La situation semble donc rétablie pour Luc Besson : dans les faits, il est épargné par la justice, mais de nouvelles accusations ont émergé. En conséquence, le réalisateur français s’est tenu à l’écart des plateaux, des soirées et des médias le temps que l’affaire se tasse. Autrement dit, il a refusé de s’exprimer publiquement, a supprimé ses comptes sur les réseaux sociaux et a mis en pause son travail.

Innocenté, le cinéaste fait désormais l’actualité ciné de la journée avec son nouveau film Anna, dont la bande-annonce a été dévoilée ce mercredi 10 avril par Pathé. Le distributeur a ainsi confirmé la distribution du nouveau film de Luc Besson, malgré les accusations d’agressions sexuelles et de viols qui gravitent autour de sa personne.

Contacté par Konbini, Pathé n’a pas souhaité répondre, n’ayant “aucun commentaire à faire par téléphone”. Nous avons également envoyé un mail, qui est resté sans réponse.

Nous reviennent alors en tête alors les mots de Blanche Gardin, lors de la cérémonie des Molières 2017, qui évoquait sur le ton de l’humour noir l’affaire Polanski : 

“Il faut savoir séparer l’homme de l’artiste. C’est bizarre, d’ailleurs, que cette indulgence ne s’applique qu’aux artistes. On ne dit pas, par exemple, d’un boulanger : ‘Oui, c’est vrai il viole un peu des gosses dans le fournil, mais bon il fait une baguette extraordinaire.'”

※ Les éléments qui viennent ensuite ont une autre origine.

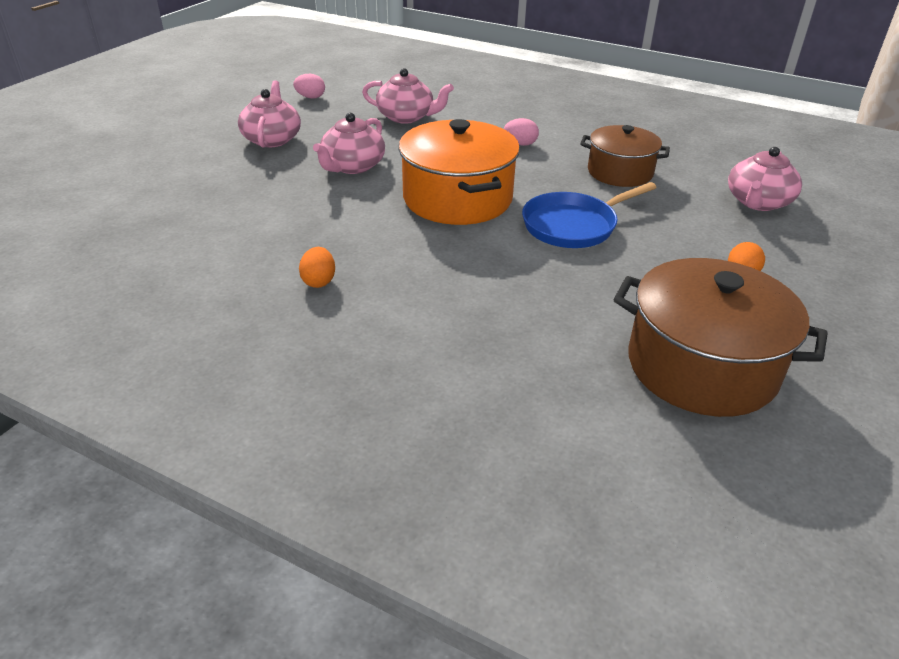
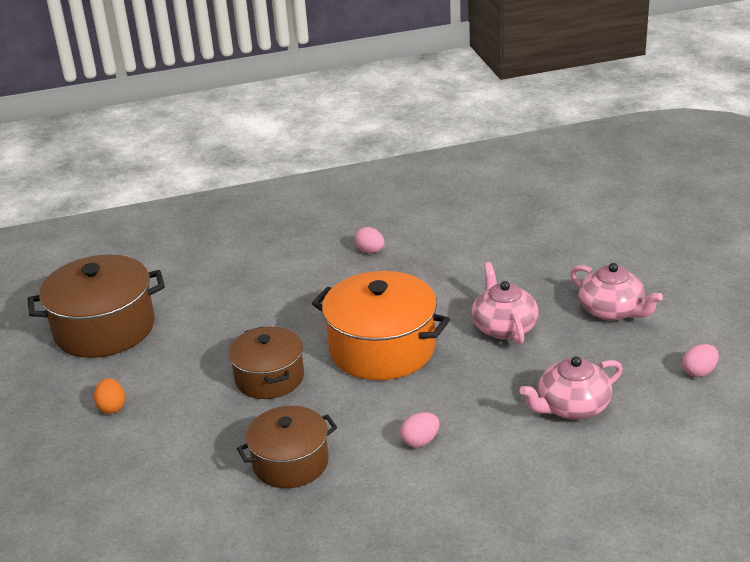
camera: 140 degrees right, 5 degrees down
(319, 281) = (370, 251): orange egg -> pink egg
(573, 225) = (269, 378): blue pan -> brown pot
(758, 202) = (136, 503): pink teapot -> none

L’humoriste soulevait alors un point intéressant et longuement débattu dans le milieu culturel : pourquoi les cinéastes, les producteurs et autres personnes bien placées dans l’industrie cinématographique (et musicale) continuent d’exercer leur métier et à jouir de leurs privilèges alors que des affaires de viols et d’agressions sexuelles les rattrapent ?

Pour rappel, comme l’expliquait la metteuse en scène, comédienne et directrice du centre dramatique national de Montluçon Carole Thibaut dans sa tribune publiée dans Libération, en France, moins de 10 % des victimes de viol portent plainte. Sur ces 10 % de cas qui remontent à la justice, 70 % sont classés sans suite, et seulement 1 % de l’ensemble des viols et tentatives de viols font l’objet d’une condamnation en cour d’assises.